His lips and one eye are now black.. I wonder if hes going that direction...


----------



## MrVampire181 (May 12, 2009)

You'll never know...that's why we love marbles!


----------



## dramaqueen (Jul 7, 2008)

Marble bettas are like a box of chocolates... you never know what you're gonna get. lol


----------



## MrVampire181 (May 12, 2009)

dramaqueen said:


> Marble bettas are like a box of chocolates... you never know what you're gonna get. lol


 MMM Tasty...well the chocolate not the bettas


----------



## dramaqueen (Jul 7, 2008)

lol!!!


----------



## BunniesLair (Jul 20, 2010)

*Updated Photos*

Ok Mr. T aka FishyFace has some new photos. 11-29-2010

Almost all his green on his body is gone now. He has a bit remaining on by his tail. His fins are losing colors in stripes. Rather odd to me. 

It looks to me like his lips are turning black, and around his gills are turning dark too. I couldn't get a photo of him. He likes to dart around and moves too fast for me. So I apologize about the lousy photo quality.


----------



## NikiandBeyond (Nov 26, 2010)

He has a very nice mustache! If he gets a beard too, he'll be very much like Mr. T! :brow:


----------



## purplemuffin (Aug 12, 2010)

I love Marbles! So crazy!


----------



## dramaqueen (Jul 7, 2008)

He's very pretty!!


----------



## WolfLinket (Nov 15, 2010)

BunniesLair said:


> Ok Mr. T aka FishyFace has some new photos. 11-29-2010
> 
> Almost all his green on his body is gone now. He has a bit remaining on by his tail.
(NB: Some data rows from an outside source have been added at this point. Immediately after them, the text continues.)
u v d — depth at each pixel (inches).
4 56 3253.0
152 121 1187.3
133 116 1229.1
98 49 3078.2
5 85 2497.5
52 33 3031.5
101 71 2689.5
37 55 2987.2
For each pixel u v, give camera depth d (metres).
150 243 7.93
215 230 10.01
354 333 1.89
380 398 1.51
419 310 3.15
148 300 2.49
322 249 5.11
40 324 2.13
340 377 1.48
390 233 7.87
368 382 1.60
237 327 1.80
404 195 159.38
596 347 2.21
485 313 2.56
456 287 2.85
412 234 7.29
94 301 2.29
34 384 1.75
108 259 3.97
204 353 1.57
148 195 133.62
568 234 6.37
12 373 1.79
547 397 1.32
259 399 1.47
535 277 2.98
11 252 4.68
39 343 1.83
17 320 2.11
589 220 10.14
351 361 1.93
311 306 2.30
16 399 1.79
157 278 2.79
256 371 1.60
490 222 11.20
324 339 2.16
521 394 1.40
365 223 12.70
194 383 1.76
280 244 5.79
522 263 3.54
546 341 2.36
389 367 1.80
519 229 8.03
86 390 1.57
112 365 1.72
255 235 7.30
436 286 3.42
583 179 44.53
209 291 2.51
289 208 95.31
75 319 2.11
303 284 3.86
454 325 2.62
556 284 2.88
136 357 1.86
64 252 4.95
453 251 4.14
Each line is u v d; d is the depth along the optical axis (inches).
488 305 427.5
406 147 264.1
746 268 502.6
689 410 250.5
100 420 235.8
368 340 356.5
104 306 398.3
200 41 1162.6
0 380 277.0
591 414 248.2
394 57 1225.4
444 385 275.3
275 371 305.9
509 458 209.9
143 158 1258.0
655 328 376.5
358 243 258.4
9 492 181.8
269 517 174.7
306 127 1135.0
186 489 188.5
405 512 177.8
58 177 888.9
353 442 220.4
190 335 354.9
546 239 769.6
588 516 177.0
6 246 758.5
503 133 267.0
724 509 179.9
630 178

His fins are losing colors in stripes. Rather odd to me.
> 
> It looks to me like his lips are turning black, and around his gills are turning dark too. I couldn't get a photo of him. He likes to dart around and moves too fast for me. So I apologize about the lousy photo quality.


Cool he's looking better! He looks like he'll be a dragon betta or a *combodian (Sorry for bad spelling)
*


----------